Eleanor Brinsko, a music teacher at Royal Oaks Elementary, asked to begin the 2020-21 school year with distance learning.

“I worry about the physical and emotional safety of our Rockets if we return in the fall,” Brinscoe wrote, referring to the school mascot. “They will not be returning to the Royal Oaks that they know and love.”

Because Royal Oaks is an open concept school, there are — with few exceptions — no walls dividing classrooms, with 450 people in the same open room, sharing the same air.

“I ask you to please have us start the school year with distance education . . . I want to be able to greet the kids at the beginning of the school year with a face not hiding behind a mask,” Brinscoe added. “I want kids to sing loud and proud in their homes as I lead them in song online.”

Token Springs Elementary music teacher also asked to begin the year online, saying that the COVID-19 virus will not allow the fulfillment of the mission to provide the best education for students.

“If students fall ill — or even die — we will have no opportunity to meet the educational needs of our students, both current and future,” Boersma wrote.

Middle school teacher Kristina Shatley said she does not plan to send her child to school if classes resume in person this fall.

“I do this to both protect my own family and to be a responsible citizen for the rest of our city,” Shatley wrote. “However what does that leave me, as a district teacher, to do? I’m now faced with the decision to stay home with my child as he does his virtual learning or continue the job I love so dearly, putting my own family at risk. I suspect I am not the only district employee facing this situation.”

Cross Categorical Prairie View Middle School Teacher Leah Behr asked the board to consider those with severe disabilities when making the decision to re-open classes in person or not.
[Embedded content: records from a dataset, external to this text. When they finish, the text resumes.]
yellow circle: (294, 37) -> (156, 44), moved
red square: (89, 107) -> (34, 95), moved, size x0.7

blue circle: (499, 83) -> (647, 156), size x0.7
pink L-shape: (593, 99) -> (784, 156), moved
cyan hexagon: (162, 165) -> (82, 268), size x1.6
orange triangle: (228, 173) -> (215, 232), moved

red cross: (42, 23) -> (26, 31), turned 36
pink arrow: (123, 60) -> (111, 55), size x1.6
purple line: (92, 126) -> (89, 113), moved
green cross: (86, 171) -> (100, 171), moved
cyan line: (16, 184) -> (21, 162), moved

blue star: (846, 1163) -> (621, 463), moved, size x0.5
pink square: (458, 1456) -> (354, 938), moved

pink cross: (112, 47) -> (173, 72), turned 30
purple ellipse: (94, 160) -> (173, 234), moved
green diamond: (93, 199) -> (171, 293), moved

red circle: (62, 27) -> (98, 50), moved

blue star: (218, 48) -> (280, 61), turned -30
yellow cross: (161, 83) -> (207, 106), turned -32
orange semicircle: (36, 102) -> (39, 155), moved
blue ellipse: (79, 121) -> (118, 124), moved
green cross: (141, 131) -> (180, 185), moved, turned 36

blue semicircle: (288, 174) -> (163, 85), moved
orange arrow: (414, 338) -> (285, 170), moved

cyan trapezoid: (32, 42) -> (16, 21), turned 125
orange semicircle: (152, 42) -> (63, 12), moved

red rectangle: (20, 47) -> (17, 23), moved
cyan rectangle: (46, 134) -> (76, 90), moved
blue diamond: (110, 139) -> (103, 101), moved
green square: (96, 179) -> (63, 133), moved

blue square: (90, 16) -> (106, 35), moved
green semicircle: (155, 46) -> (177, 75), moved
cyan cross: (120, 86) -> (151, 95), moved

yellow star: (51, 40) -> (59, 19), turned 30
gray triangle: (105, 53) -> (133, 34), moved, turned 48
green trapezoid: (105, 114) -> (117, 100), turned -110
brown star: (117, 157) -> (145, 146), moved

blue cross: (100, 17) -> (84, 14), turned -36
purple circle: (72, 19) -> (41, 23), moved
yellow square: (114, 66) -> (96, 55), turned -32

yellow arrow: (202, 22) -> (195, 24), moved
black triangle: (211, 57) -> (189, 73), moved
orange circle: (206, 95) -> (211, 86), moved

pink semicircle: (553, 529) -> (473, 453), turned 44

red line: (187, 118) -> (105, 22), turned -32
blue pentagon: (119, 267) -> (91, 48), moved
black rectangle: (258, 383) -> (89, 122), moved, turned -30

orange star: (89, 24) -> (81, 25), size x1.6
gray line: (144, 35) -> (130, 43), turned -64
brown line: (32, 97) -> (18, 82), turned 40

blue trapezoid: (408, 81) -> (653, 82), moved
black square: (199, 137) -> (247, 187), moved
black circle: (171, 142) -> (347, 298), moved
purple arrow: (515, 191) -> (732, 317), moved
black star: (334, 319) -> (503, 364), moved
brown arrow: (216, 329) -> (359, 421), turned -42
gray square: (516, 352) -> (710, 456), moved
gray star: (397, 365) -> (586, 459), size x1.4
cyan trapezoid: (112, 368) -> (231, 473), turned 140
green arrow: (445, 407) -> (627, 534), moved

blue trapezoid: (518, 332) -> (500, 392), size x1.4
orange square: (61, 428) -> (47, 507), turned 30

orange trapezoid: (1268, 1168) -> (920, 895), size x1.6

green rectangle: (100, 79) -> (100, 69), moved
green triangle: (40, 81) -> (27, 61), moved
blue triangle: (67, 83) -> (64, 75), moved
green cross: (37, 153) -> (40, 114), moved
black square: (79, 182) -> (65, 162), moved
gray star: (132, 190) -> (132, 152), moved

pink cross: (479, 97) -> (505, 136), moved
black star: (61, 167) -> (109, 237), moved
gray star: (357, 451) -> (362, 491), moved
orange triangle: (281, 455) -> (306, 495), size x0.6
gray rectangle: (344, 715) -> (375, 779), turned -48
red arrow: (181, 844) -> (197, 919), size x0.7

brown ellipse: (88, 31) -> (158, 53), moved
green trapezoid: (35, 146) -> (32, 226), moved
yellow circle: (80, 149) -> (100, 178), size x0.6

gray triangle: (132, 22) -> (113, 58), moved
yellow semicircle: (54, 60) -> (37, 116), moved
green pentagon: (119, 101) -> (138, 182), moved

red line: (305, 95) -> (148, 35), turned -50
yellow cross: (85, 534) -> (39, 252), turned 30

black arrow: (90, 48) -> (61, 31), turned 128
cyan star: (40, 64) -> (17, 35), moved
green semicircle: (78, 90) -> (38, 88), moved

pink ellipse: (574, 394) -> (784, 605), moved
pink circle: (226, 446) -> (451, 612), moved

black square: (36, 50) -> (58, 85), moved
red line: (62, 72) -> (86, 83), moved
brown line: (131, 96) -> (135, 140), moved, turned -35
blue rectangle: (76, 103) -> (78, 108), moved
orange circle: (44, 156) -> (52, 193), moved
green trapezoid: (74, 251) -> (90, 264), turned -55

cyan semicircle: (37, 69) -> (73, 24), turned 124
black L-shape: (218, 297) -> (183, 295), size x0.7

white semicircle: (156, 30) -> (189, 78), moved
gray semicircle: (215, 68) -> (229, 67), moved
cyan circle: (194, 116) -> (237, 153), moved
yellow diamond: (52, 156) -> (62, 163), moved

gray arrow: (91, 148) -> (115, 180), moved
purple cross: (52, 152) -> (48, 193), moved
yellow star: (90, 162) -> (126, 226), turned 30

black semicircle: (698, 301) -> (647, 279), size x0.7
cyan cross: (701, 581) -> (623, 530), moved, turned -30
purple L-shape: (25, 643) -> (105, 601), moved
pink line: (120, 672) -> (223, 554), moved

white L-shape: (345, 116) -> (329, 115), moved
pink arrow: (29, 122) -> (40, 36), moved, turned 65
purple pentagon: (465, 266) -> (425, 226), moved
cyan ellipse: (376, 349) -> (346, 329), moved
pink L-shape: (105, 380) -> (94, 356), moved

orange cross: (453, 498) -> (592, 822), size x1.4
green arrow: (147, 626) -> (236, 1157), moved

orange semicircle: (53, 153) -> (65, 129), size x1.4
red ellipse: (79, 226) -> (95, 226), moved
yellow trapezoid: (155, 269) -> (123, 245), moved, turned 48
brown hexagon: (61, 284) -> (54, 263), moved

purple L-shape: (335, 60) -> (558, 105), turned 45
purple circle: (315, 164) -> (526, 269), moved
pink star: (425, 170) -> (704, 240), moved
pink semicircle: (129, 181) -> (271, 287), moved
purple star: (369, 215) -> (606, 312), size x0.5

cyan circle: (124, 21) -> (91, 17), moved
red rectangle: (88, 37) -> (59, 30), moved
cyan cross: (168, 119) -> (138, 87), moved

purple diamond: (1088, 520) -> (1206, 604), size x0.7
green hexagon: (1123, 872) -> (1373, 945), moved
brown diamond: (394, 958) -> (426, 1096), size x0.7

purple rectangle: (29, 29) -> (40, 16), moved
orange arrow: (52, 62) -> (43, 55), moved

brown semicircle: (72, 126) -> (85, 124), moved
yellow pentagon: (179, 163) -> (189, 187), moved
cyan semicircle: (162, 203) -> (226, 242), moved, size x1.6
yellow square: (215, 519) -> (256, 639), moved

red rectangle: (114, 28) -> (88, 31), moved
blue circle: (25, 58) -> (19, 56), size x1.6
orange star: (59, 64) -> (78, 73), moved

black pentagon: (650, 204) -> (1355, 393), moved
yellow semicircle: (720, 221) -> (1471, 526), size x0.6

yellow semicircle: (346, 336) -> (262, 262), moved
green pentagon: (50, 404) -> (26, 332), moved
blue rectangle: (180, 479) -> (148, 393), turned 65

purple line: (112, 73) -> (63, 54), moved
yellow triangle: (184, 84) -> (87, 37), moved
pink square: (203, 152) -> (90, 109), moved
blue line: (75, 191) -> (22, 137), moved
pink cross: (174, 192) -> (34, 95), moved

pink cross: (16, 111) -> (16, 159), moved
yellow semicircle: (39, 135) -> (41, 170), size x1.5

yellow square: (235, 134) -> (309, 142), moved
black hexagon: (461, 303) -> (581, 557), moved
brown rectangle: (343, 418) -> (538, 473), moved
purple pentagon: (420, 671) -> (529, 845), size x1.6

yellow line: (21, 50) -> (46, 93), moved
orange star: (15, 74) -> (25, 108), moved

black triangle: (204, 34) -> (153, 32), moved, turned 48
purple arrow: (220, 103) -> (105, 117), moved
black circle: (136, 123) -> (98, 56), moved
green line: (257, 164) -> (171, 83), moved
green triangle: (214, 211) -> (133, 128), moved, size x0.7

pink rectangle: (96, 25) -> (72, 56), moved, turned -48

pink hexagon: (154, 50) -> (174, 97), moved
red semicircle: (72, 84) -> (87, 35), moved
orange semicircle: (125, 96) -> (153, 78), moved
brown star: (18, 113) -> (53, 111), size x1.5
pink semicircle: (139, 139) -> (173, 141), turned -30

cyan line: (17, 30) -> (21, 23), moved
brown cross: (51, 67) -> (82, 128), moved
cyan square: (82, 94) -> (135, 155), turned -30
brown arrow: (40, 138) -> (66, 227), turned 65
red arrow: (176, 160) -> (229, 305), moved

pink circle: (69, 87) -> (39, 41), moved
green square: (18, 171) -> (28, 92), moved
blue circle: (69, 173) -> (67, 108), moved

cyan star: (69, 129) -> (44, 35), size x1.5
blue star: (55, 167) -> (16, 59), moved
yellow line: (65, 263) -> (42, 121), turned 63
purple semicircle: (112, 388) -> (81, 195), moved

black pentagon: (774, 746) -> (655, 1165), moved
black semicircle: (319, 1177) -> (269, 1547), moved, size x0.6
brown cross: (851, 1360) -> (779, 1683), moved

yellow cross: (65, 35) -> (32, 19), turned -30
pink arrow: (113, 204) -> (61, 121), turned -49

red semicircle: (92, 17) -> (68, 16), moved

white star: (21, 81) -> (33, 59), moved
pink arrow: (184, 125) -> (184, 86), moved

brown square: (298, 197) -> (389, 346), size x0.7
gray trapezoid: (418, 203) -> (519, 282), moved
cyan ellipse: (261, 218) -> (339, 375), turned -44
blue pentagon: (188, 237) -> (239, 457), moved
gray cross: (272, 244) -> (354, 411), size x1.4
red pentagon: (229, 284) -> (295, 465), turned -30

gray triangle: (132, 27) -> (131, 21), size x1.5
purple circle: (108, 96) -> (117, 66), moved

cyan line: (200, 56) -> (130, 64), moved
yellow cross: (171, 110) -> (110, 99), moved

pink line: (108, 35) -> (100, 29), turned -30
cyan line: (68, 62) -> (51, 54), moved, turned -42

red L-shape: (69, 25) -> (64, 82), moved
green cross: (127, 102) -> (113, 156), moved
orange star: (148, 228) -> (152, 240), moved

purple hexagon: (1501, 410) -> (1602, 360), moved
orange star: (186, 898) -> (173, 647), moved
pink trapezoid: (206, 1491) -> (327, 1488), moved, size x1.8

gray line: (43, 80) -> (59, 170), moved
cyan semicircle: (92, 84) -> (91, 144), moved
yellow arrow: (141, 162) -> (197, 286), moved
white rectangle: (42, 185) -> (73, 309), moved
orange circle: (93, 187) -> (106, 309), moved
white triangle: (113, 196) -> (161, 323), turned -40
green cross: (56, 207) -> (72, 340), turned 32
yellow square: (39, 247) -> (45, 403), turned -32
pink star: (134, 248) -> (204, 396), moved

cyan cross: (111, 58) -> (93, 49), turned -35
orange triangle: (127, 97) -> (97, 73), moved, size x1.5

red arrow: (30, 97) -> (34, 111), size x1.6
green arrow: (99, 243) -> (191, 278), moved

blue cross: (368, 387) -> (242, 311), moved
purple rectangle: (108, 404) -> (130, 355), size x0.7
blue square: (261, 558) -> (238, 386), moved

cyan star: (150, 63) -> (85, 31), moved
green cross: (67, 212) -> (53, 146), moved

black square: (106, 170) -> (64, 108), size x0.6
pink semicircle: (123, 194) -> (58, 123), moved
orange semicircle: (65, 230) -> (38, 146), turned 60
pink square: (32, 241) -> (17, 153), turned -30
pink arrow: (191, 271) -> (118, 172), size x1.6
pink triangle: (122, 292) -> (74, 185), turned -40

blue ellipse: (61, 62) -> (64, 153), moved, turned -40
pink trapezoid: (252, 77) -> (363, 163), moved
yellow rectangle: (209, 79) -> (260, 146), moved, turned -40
She said distance learning was socially isolating for them and the closure in March due to COVID-19 “brought to the forefront the lack of technology know how that these students have.”

Behr said these are the same students who need help in the bathroom, have serious health complications with stamina challenges to make it throughout the day. “These are the students that teachers won’t be able to keep at six feet distance,” Behr added. “I am so scared for these students and the staff that are supporting them if in-person learning commences in the fall.”

During the presentation, Saron and SPASD administrator Nick Reichhoff said there will likely be three options: Attending school four days a week, with the school closed on Wednesdays for deep cleaning; a hybrid option that includes kids attending two days a week with online learning the other three, including Wednesdays for deep cleaning; and a completely online option.

Saron asked that staff, parents and students keep in mind that the decision — whatever is made — will likely disappoint one or more groups of people. He said whatever the recommendation is will have to include options that allow the ability to quickly pivot to another plan.

“This decision is complex,” Saron said, “and there are a lot of things that are playing in to making this decision.”

While there may be a temptation to go completely online, Saron also asked the board and audience members to remember that some students don’t have access to wireless internet or have a parent at home with them to help them solve problems or work through difficult assignments.

School Board Vice President echoed some of Saron’s remarks, especially the satisfaction with the final recommendation: “I know everybody is not going to be happy with whatever comes out on the back end.”